■ **Directions for this task**
The word to find is "Right". State how many lines below contain it, giving only the number.

(Data extracts begins)

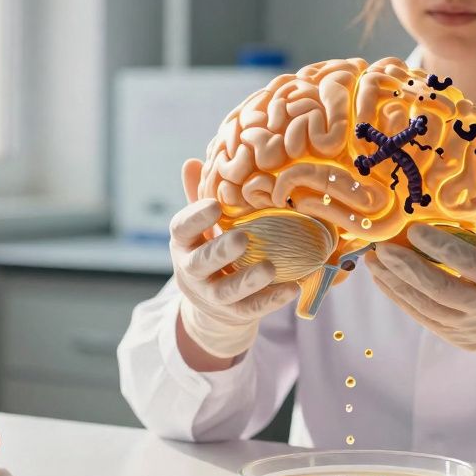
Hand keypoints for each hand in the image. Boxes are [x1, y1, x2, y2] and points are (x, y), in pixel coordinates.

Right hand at [172, 159, 297, 358]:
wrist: (211, 308)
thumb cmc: (211, 251)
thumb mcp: (202, 227)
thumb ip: (198, 196)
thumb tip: (192, 161)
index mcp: (184, 244)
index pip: (181, 229)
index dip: (195, 218)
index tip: (214, 205)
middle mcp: (192, 271)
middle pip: (200, 263)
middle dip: (220, 252)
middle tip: (242, 238)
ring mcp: (213, 296)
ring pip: (226, 291)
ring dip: (248, 280)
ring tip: (270, 267)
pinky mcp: (235, 314)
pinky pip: (253, 309)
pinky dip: (272, 299)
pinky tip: (294, 287)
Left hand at [367, 166, 475, 388]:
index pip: (470, 264)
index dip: (440, 248)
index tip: (413, 229)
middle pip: (439, 289)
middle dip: (406, 268)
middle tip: (380, 246)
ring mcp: (469, 328)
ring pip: (425, 307)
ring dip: (395, 284)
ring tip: (372, 260)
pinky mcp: (457, 338)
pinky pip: (423, 318)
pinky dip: (401, 299)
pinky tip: (384, 280)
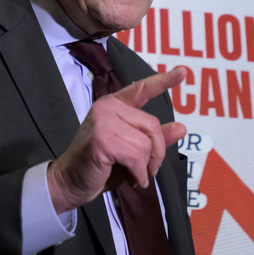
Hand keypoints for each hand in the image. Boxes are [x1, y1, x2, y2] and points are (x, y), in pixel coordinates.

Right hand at [47, 67, 187, 213]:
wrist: (70, 182)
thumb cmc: (101, 166)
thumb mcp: (132, 151)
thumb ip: (155, 138)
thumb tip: (181, 127)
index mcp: (115, 105)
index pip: (142, 88)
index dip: (164, 80)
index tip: (183, 72)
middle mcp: (109, 107)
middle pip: (152, 125)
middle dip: (156, 153)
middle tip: (148, 171)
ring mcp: (104, 120)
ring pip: (145, 143)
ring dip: (145, 167)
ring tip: (134, 175)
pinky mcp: (102, 138)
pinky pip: (135, 156)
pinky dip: (138, 173)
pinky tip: (131, 180)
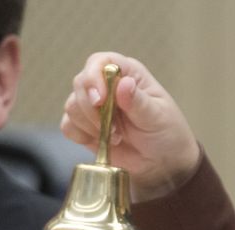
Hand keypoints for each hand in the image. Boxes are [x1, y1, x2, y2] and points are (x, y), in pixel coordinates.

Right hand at [61, 51, 201, 202]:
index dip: (94, 77)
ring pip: (72, 106)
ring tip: (116, 137)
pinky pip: (68, 125)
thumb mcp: (158, 117)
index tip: (100, 101)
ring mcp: (94, 105)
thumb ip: (139, 102)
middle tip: (116, 130)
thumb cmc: (167, 134)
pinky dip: (80, 136)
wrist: (163, 163)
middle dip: (92, 109)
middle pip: (81, 83)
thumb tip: (123, 84)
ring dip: (90, 125)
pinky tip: (101, 143)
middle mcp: (107, 85)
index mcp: (128, 73)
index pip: (100, 61)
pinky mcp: (85, 126)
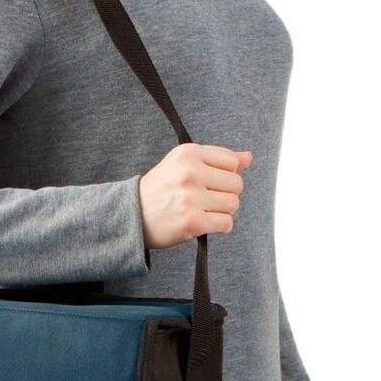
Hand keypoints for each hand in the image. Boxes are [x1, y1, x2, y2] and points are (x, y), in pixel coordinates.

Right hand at [138, 142, 252, 248]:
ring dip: (223, 211)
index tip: (209, 183)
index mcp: (188, 153)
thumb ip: (217, 159)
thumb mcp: (183, 164)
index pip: (232, 162)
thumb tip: (248, 157)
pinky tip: (205, 223)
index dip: (225, 175)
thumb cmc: (161, 189)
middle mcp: (190, 172)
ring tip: (204, 211)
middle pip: (236, 184)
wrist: (132, 215)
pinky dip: (220, 226)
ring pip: (233, 204)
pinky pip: (226, 223)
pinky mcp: (192, 221)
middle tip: (206, 200)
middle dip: (226, 195)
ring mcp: (191, 197)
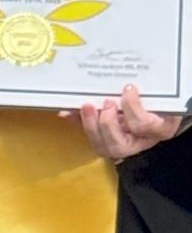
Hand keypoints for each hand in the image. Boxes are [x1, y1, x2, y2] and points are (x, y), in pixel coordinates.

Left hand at [70, 83, 184, 162]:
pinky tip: (68, 112)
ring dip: (90, 126)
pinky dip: (78, 124)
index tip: (128, 88)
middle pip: (118, 146)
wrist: (164, 112)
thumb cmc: (164, 103)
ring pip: (102, 147)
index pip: (143, 126)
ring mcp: (122, 144)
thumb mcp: (165, 97)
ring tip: (86, 106)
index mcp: (159, 130)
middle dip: (106, 125)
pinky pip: (90, 137)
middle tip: (106, 103)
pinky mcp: (107, 140)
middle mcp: (140, 142)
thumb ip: (153, 92)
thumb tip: (129, 84)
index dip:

(Data extracts ends)

■ **Output**
4